§ Written instruction:
Swap "common name" for "vernacular name" everywhere it occurs in the rows below, and give back all the lines with nothing else changed.
## BEGIN
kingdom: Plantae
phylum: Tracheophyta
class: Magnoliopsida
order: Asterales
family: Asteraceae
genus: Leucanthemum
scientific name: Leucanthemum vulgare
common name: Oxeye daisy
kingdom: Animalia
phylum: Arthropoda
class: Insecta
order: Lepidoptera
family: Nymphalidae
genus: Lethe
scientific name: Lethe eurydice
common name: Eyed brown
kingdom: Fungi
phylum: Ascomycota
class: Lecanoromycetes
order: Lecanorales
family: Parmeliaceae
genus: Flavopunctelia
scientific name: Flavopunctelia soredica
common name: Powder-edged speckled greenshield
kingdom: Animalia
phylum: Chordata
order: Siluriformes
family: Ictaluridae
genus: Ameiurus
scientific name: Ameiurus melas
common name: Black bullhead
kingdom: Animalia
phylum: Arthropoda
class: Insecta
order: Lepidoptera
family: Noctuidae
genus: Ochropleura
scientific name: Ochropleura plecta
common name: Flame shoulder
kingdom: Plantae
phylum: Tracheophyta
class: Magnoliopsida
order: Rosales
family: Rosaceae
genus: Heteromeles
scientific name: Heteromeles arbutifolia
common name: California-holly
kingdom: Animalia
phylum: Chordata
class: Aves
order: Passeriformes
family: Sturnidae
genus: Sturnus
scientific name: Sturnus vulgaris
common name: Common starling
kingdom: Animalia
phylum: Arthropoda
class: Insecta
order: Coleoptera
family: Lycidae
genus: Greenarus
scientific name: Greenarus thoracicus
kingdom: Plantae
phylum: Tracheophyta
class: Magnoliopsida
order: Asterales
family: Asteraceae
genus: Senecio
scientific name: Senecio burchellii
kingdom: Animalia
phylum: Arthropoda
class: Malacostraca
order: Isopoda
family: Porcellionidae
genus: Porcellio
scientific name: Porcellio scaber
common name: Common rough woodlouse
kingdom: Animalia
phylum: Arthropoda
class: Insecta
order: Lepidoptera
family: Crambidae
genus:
## END
§ Complete output:
kingdom: Plantae
phylum: Tracheophyta
class: Magnoliopsida
order: Asterales
family: Asteraceae
genus: Leucanthemum
scientific name: Leucanthemum vulgare
vernacular name: Oxeye daisy
kingdom: Animalia
phylum: Arthropoda
class: Insecta
order: Lepidoptera
family: Nymphalidae
genus: Lethe
scientific name: Lethe eurydice
vernacular name: Eyed brown
kingdom: Fungi
phylum: Ascomycota
class: Lecanoromycetes
order: Lecanorales
family: Parmeliaceae
genus: Flavopunctelia
scientific name: Flavopunctelia soredica
vernacular name: Powder-edged speckled greenshield
kingdom: Animalia
phylum: Chordata
order: Siluriformes
family: Ictaluridae
genus: Ameiurus
scientific name: Ameiurus melas
vernacular name: Black bullhead
kingdom: Animalia
phylum: Arthropoda
class: Insecta
order: Lepidoptera
family: Noctuidae
genus: Ochropleura
scientific name: Ochropleura plecta
vernacular name: Flame shoulder
kingdom: Plantae
phylum: Tracheophyta
class: Magnoliopsida
order: Rosales
family: Rosaceae
genus: Heteromeles
scientific name: Heteromeles arbutifolia
vernacular name: California-holly
kingdom: Animalia
phylum: Chordata
class: Aves
order: Passeriformes
family: Sturnidae
genus: Sturnus
scientific name: Sturnus vulgaris
vernacular name: Common starling
kingdom: Animalia
phylum: Arthropoda
class: Insecta
order: Coleoptera
family: Lycidae
genus: Greenarus
scientific name: Greenarus thoracicus
kingdom: Plantae
phylum: Tracheophyta
class: Magnoliopsida
order: Asterales
family: Asteraceae
genus: Senecio
scientific name: Senecio burchellii
kingdom: Animalia
phylum: Arthropoda
class: Malacostraca
order: Isopoda
family: Porcellionidae
genus: Porcellio
scientific name: Porcellio scaber
vernacular name: Common rough woodlouse
kingdom: Animalia
phylum: Arthropoda
class: Insecta
order: Lepidoptera
family: Crambidae
genus:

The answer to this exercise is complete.